Des modèles jusqu’en 2028 : potentiel limité et risques persistants
Jensen a révélé que Bridgewater a réalisé une modélisation systématique de l’ampleur de la construction des centres de données à l’échelle mondiale ainsi que de son impact sur chaque maillon de la chaîne d’approvisionnement, avec un horizon s’étendant jusqu’en 2028, et qu’un modèle prévisionnel pour 2029 est déjà en cours d’élaboration.
Il souligne que les actifs de type « pelles et pioches » de l’IA — désignant généralement les puces et autres infrastructures — présentent un potentiel de croissance de la demande, mais font également face à des risques concrets tels que les défis de financement et les retards de construction.
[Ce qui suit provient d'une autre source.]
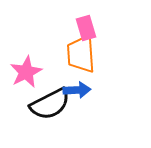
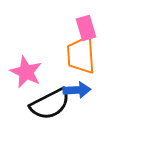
orange trapezoid: moved 1 px down
pink star: rotated 20 degrees counterclockwise
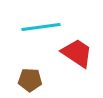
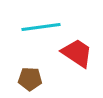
brown pentagon: moved 1 px up
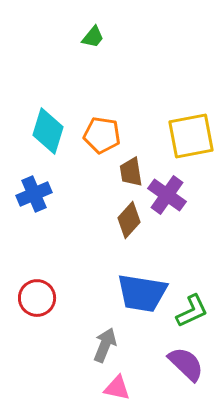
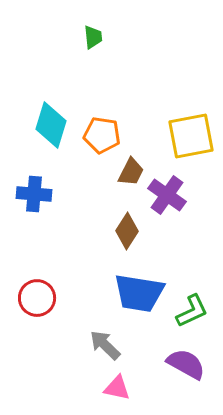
green trapezoid: rotated 45 degrees counterclockwise
cyan diamond: moved 3 px right, 6 px up
brown trapezoid: rotated 144 degrees counterclockwise
blue cross: rotated 28 degrees clockwise
brown diamond: moved 2 px left, 11 px down; rotated 9 degrees counterclockwise
blue trapezoid: moved 3 px left
gray arrow: rotated 68 degrees counterclockwise
purple semicircle: rotated 15 degrees counterclockwise
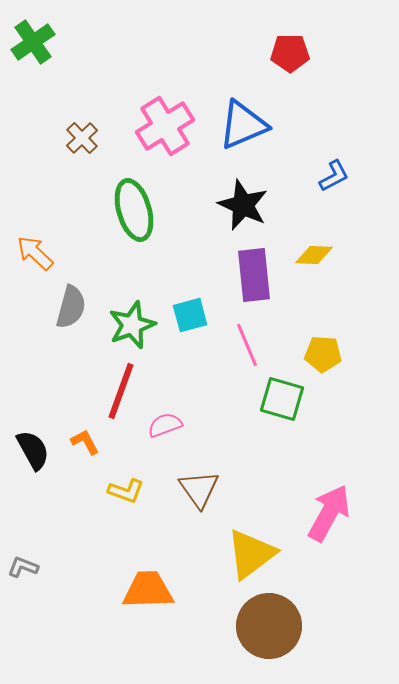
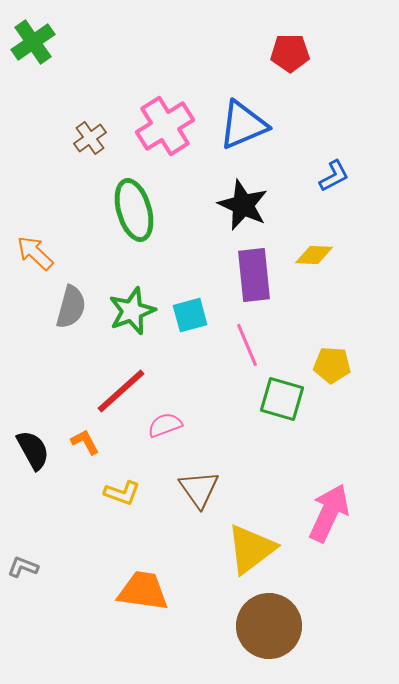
brown cross: moved 8 px right; rotated 8 degrees clockwise
green star: moved 14 px up
yellow pentagon: moved 9 px right, 11 px down
red line: rotated 28 degrees clockwise
yellow L-shape: moved 4 px left, 2 px down
pink arrow: rotated 4 degrees counterclockwise
yellow triangle: moved 5 px up
orange trapezoid: moved 5 px left, 1 px down; rotated 10 degrees clockwise
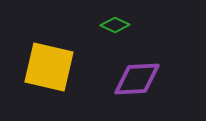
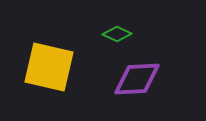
green diamond: moved 2 px right, 9 px down
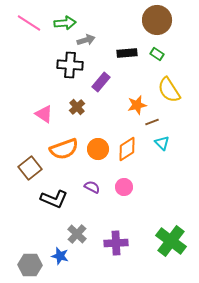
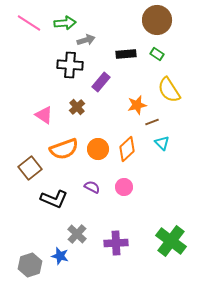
black rectangle: moved 1 px left, 1 px down
pink triangle: moved 1 px down
orange diamond: rotated 10 degrees counterclockwise
gray hexagon: rotated 20 degrees counterclockwise
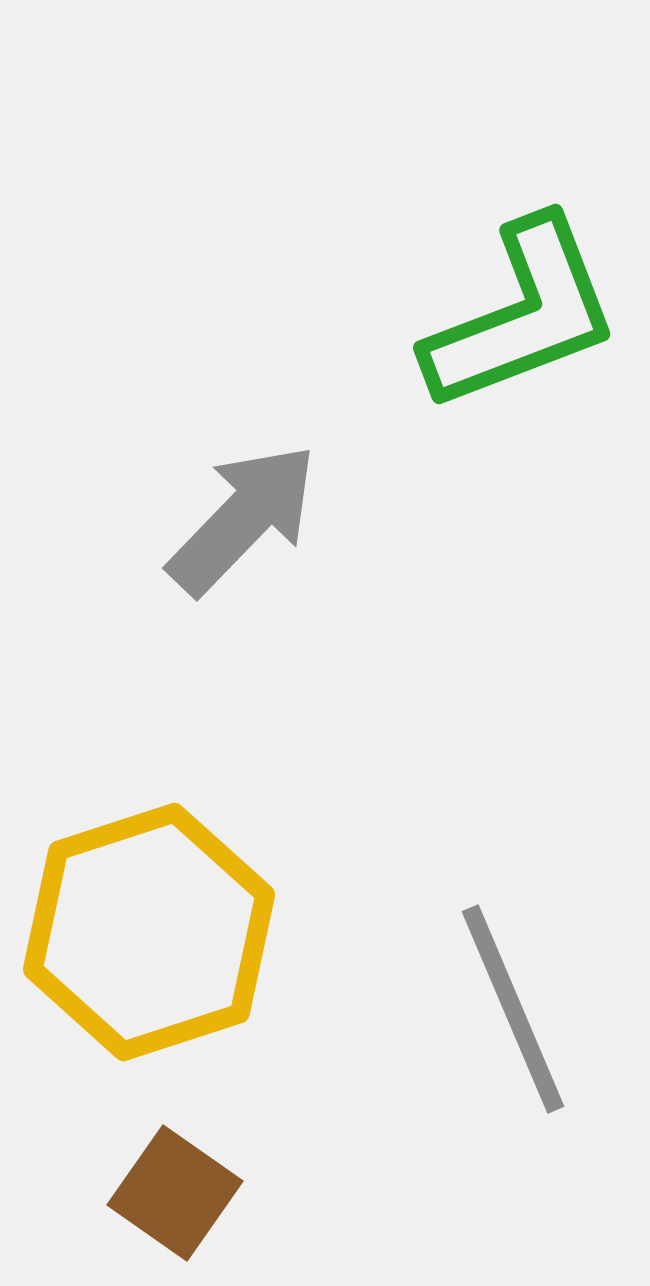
Jensen reste modérément optimiste quant aux perspectives de la demande en 2028, mais s’exprime avec prudence : « Nous estimons toujours que le marché pourrait sous-estimer la véritable ampleur des constructions à venir pour 2028, mais l’écart se réduit, et ce raisonnement repose sur l’hypothèse qu’aucune perturbation majeure n’interviendra. »
Cela signifie que, même s’il existe un certain potentiel d’appréciation, celui-ci est désormais fortement limité et dépend d’une progression fluide tant sur le plan macroéconomique qu’opérationnel.
Selon les informations rapportées, l’ajustement de positionnement de Bridgewater reflète son opinion sur la phase actuelle du cycle d’investissement dans l’IA. Jensen a clairement affirmé que le fonds est aujourd’hui « plus intéressé par les investissements dans la disruption et l’application de l’IA », passant ainsi d’un pari sur la mise en place massive d’infrastructures IA à une attention accrue portée sur les opportunités de rupture sectorielle découlant de l’adoption concrète de l’IA.
Ce changement de logique constitue dans le milieu de l’investissement un signal avant-coureur : lorsque la surperformance liée à l’infrastructure est progressivement intégrée par le marché, les capitaux commencent généralement à chercher la prochaine narration pas encore pleinement valorisée — à savoir quels secteurs seront bouleversés par la généralisation de l’IA, ou quelles entreprises tireront un bénéfice anticipé de son adoption.
Selon les analystes, Bridgewater n’a pas abandonné totalement les investissements liés à l’IA, mais choisit plutôt de rééquilibrer sa structure de portefeuille afin de s’adapter à la baisse de l’attrait risque/rendement du thème infrastructurel dans le contexte de valorisation actuel.